Data listing:
▶

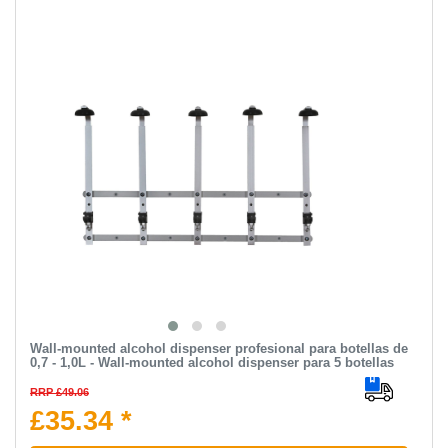
Wall-mounted alcohol dispenser profesional para botellas de
0,7 - 1,0L - Wall-mounted alcohol dispenser para 5 botellas
RRP £49.06
£35.34 *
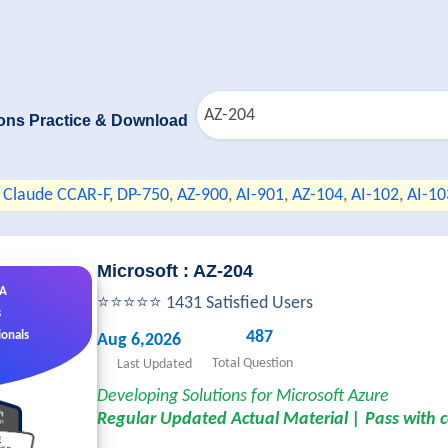
ons Practice & Download
Claude CCAR-F
,
DP-750
,
AZ-900
,
AI-901
,
AZ-104
,
AI-102
,
AI-10
Microsoft : AZ-204
&A
⭐⭐⭐⭐⭐ 1431 Satisfied Users
s
487
ionals
Aug 6,2026
Total Question
Last Updated
Developing Solutions for Microsoft Azure
Regular Updated Actual Material | Pass with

◀

YOUR GOAL - Starting at the line containing "ons Practice & Download" and ending at the last line of the listing, change every "Updated" to "Refreshed" and reproduce those lines with nothing else altered.

SOLUTION FOR THIS EXERCISE -
ons Practice & Download
Claude CCAR-F
,
DP-750
,
AZ-900
,
AI-901
,
AZ-104
,
AI-102
,
AI-10
Microsoft : AZ-204
&A
⭐⭐⭐⭐⭐ 1431 Satisfied Users
s
487
ionals
Aug 6,2026
Total Question
Last Refreshed
Developing Solutions for Microsoft Azure
Regular Refreshed Actual Material | Pass with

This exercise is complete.